On December 4, WTI crude oil futures market price in the United States rose sharply to $58.43/ barrel, settlement price rose by $2.33, or 4.2%; Brent crude oil futures price rose sharply to $63.00/ barrel, settlement price rose by $2.18, or 3.6%. The main drivers were the sharp decline in EIA inventories and OPEC's release of expectations for further production cuts.
First, according to the inventory data released by the US energy information agency, the short-term supply in the crude oil market showed significant positive results. The US crude oil inventory decreased by 4.9 million barrels as of the week of November 29, as refineries increased production, which was much lower than expected, the EIA said on Wednesday. Analysts had expected inventories to fall by 1.7 million barrels. Prior to that, API crude oil inventory decreased by 3.72 million barrels, expected to decrease by 1.798 million barrels. The decline in crude oil inventory provides the driving force for the rise of oil prices. After the data was released, the short-term price of us oil rose rapidly, reaching a high by the end of the closing.
Last week's data showed that US EIA crude oil inventory increased by 157,200 barrels, and domestic crude oil production increased by 100,000 barrels, to 12.9 million barrels/ day, a record high. As a result, oil prices fell sharply on Friday last week. There is a certain undervalued space for oil prices. Therefore, the rebound space of oil prices is eye-catching, boosted by EIA inventory data yesterday.
Moreover, at present, the crude oil market is still focused on the OPEC meeting held in Vienna on December 5-6. Market participants will wait to see whether OPEC will increase its production reduction efforts. Although OPEC members have previously sent conflicting messages on increasing the production reduction efforts, the current news is clearer. Iraqi oil minister said on Tuesday, "some major member countries tend to increase the production reduction efforts," he said on Wednesday that he would support the extension of the end time of the current production reduction from March to the end of next year. This caliber is longer than the previous news that it was extended to June and lasted for another six months. This positive production reduction signal has given the crude oil market a strong shot and increased the strength of crude oil rebound.

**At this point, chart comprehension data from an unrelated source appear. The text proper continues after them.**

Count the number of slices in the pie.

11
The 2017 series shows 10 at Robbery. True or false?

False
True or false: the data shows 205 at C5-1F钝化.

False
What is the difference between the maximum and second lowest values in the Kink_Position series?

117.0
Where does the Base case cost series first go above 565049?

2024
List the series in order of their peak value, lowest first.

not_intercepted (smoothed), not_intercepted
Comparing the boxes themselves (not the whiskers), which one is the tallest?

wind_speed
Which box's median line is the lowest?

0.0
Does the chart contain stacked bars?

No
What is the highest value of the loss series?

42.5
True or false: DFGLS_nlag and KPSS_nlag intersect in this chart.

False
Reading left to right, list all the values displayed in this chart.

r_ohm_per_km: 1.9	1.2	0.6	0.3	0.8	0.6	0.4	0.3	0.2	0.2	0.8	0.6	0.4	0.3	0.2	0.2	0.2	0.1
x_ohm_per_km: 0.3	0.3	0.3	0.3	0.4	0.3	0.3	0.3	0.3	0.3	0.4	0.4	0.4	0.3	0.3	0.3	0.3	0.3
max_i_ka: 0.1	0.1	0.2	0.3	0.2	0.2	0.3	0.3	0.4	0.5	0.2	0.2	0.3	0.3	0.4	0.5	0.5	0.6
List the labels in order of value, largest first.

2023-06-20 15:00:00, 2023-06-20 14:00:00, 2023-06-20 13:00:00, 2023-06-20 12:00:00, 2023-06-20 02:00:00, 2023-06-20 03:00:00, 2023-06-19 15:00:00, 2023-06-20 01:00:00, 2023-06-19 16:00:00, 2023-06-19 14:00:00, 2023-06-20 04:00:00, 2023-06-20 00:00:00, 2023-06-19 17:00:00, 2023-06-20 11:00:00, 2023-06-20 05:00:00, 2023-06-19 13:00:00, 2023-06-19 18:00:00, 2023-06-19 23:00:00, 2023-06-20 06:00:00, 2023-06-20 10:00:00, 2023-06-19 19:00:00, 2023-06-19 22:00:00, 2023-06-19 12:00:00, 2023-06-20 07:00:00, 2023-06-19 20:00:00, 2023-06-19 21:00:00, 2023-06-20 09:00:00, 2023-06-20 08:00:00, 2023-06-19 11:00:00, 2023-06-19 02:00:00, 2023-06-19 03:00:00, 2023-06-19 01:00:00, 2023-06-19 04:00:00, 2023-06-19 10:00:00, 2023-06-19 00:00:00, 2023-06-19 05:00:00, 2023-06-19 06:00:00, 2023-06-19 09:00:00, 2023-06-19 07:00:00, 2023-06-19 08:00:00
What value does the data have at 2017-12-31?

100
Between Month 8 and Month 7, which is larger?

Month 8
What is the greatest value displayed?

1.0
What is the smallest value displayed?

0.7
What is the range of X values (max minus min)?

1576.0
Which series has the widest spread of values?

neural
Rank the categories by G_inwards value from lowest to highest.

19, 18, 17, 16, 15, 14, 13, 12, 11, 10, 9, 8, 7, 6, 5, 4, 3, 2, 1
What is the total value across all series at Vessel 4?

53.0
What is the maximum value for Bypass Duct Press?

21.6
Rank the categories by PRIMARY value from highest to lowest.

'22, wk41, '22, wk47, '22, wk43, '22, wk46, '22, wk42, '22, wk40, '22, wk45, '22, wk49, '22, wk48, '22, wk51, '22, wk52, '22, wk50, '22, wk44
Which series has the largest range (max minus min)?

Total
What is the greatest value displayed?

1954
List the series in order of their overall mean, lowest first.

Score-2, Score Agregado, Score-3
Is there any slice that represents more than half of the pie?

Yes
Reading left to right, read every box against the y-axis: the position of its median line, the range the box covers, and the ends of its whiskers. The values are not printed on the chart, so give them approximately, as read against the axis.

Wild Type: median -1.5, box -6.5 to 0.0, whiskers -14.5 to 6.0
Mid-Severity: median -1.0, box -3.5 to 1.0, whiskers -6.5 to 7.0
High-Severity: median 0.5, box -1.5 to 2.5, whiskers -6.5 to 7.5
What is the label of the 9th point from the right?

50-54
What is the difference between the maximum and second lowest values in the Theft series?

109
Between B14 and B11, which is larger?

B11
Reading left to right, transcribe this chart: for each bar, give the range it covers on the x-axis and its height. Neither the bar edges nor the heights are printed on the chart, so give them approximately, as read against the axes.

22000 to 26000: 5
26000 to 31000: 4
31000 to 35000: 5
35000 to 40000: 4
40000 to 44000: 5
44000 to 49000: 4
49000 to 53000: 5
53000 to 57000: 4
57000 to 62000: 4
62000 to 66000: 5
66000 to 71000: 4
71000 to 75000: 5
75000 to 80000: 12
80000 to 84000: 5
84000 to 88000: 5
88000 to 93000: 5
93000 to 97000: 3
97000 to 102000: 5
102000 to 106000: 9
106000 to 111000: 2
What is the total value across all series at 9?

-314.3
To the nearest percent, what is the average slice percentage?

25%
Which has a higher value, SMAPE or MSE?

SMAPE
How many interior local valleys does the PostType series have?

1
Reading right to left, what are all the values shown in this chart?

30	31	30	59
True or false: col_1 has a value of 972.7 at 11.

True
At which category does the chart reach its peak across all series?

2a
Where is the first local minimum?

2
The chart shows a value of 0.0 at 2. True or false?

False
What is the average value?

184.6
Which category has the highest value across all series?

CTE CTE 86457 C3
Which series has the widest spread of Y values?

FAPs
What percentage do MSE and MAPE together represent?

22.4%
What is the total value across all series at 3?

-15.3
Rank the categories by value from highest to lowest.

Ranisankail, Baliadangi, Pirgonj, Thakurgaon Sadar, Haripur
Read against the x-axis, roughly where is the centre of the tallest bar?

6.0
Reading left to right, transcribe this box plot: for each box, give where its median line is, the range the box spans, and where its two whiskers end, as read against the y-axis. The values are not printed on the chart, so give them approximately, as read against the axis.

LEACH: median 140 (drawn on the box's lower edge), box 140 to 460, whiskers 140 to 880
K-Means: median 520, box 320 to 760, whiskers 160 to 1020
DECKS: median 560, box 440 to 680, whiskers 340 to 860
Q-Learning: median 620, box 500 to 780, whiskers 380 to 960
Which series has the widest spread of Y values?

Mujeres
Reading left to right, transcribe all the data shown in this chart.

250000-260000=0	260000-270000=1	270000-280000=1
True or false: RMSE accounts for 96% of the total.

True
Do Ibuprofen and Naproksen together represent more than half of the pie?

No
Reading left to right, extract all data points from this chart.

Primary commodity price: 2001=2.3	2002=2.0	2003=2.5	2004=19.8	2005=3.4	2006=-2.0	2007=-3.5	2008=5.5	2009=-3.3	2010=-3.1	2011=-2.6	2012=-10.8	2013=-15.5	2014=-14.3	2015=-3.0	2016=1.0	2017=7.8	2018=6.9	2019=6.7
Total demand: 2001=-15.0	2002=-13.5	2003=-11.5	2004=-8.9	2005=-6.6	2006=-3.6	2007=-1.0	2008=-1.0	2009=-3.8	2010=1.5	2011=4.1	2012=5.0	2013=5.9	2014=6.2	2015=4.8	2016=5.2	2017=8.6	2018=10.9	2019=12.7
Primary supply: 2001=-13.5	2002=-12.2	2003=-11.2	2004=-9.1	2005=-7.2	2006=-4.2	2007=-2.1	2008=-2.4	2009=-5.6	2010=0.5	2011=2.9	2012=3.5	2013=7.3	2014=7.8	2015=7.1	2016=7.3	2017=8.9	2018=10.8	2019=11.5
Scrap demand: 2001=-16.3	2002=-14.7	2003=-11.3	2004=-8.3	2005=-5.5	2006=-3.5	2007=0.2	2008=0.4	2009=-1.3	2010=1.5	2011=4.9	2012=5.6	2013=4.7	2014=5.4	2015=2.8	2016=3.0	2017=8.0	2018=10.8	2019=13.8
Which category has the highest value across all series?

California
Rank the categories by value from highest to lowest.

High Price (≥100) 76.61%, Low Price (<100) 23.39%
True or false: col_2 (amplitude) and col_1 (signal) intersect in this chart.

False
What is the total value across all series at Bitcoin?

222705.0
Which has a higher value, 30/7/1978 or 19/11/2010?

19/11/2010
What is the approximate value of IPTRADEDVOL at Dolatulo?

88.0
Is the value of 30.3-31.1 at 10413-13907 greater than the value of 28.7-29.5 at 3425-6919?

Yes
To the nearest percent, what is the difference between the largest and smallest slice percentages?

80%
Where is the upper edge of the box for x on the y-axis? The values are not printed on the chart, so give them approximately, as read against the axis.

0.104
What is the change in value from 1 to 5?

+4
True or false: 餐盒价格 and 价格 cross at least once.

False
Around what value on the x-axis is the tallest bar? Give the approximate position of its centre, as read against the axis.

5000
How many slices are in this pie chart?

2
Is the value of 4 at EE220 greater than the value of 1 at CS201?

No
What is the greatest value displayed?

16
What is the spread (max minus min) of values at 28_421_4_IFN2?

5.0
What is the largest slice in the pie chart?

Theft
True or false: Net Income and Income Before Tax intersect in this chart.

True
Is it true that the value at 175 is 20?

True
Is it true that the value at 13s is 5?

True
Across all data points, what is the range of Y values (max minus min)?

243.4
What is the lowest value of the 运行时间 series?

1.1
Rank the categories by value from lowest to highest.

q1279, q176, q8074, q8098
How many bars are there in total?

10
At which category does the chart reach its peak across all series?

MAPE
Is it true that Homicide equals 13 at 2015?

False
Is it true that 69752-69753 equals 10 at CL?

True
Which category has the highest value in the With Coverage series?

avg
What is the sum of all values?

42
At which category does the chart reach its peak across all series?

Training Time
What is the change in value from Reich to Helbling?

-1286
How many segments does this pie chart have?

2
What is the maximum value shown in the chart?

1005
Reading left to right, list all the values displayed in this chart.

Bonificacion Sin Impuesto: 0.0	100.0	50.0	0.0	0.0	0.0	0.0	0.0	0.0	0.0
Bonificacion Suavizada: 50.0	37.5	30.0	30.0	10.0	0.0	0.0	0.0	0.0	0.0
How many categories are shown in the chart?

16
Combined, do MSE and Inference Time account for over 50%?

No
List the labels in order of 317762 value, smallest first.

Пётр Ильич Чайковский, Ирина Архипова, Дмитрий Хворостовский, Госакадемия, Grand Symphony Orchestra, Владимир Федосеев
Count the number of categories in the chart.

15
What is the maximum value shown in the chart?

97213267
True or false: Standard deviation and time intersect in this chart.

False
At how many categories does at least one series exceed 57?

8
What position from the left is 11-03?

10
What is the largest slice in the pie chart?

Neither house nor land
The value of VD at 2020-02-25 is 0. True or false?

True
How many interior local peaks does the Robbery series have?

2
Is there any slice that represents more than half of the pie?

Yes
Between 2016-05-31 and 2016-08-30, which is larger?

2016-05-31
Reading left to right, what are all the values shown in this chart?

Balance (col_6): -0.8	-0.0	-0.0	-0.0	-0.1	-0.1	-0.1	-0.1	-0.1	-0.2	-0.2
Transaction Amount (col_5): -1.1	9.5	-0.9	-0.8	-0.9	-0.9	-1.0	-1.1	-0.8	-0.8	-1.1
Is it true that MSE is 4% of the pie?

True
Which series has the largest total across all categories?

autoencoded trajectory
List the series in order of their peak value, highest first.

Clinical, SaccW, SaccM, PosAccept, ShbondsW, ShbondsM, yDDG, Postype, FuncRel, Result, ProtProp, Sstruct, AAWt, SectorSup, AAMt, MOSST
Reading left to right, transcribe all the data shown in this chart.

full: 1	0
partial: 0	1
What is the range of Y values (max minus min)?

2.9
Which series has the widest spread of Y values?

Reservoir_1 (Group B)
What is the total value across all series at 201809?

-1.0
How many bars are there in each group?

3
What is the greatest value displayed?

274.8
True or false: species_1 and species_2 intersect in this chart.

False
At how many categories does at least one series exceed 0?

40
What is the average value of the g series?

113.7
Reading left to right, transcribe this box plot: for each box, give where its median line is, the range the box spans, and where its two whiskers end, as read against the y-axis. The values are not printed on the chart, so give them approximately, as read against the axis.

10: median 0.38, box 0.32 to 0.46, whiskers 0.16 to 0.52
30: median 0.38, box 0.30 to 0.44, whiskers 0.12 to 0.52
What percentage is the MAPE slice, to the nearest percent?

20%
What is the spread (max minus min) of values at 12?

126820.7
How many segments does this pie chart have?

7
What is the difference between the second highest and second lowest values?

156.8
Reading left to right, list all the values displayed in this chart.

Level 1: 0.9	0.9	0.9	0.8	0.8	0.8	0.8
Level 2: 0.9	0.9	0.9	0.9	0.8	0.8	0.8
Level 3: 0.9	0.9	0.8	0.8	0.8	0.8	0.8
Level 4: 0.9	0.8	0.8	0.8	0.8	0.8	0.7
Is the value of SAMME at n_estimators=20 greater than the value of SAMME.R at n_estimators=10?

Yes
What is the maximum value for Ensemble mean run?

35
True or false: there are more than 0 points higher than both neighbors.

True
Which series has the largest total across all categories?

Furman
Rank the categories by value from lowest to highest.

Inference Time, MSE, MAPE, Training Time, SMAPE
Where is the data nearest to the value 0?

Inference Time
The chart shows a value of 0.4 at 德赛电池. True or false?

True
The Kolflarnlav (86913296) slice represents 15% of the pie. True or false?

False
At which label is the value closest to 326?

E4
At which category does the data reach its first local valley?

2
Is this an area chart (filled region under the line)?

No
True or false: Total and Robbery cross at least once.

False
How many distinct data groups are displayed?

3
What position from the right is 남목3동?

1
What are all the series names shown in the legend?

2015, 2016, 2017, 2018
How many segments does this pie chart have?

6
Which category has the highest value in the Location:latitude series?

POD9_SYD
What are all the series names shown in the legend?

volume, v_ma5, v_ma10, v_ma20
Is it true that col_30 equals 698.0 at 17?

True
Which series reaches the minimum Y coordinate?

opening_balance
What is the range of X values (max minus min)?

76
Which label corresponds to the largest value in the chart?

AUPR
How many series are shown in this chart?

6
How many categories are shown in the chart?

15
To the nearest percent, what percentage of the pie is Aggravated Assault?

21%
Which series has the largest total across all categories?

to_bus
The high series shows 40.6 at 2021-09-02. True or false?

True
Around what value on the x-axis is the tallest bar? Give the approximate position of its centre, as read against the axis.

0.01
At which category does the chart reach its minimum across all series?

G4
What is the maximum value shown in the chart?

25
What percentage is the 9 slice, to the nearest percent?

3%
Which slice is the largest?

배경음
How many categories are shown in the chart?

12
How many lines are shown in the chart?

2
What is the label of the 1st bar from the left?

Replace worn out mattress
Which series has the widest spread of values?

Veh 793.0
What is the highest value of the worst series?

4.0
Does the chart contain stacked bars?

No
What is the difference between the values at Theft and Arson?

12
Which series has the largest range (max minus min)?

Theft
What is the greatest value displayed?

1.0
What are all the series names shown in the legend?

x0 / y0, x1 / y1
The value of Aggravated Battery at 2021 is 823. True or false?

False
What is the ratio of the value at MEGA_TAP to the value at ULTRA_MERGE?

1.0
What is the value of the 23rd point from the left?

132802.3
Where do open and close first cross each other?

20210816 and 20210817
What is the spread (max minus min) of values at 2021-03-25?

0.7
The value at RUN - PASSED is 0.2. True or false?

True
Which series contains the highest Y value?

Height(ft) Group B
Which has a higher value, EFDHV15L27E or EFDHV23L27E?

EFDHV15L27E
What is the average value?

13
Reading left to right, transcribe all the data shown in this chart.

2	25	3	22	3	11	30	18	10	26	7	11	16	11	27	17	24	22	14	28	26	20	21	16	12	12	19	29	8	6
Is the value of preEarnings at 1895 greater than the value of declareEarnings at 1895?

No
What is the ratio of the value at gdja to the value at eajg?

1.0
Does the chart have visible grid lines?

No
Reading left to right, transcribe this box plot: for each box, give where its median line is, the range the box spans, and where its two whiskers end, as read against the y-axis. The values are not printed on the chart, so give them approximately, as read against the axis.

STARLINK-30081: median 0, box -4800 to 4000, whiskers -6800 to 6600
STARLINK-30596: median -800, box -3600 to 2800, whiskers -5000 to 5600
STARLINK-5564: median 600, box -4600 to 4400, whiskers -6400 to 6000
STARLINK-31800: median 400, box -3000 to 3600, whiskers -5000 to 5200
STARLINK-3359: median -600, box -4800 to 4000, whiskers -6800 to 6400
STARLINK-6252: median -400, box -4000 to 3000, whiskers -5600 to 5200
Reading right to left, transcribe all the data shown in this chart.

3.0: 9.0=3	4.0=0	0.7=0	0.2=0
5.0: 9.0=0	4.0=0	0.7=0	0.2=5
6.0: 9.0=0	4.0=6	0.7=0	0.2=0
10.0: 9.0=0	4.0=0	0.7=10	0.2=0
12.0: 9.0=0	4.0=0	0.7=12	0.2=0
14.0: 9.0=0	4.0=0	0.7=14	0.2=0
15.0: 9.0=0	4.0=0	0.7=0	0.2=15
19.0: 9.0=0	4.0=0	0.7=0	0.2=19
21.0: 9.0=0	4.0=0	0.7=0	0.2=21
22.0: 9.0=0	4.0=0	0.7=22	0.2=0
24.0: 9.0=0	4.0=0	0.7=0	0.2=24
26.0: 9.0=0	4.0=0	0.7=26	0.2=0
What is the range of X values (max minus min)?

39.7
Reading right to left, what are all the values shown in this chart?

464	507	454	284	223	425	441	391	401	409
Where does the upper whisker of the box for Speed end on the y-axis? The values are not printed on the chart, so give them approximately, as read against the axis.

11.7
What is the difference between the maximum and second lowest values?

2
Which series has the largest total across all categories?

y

In the later stage, SunSirs believes that there are still certain risks in the medium and long term of the crude oil market, and that the decline in the future market demand growth is still a haze that crude oil is hard to get rid of. Previously, OPEC lowered its forecast for the global medium and long-term oil demand growth. Earlier, the OECD, the world bank and the International Monetary Fund (IMF) have repeatedly lowered their world economic growth expectations and there are certain risks in the demand for crude oil. In addition, the supply side risk may hedge against some risks of slowing demand, mainly due to geopolitical factors of oil producing countries, as well as economic risk expectations. The current situation in Iraq, Iran, Nigeria, Libya, Angola, Algeria and Venezuela is still pending. In addition, the decline in the activity rate of US shale oil rigs will also be a supporting factor for the oil price. Considering comprehensively, the crude oil price will continue to fluctuate broadly in the near future, and the long-term trend will continue to be under pressure due to the weakness of global demand.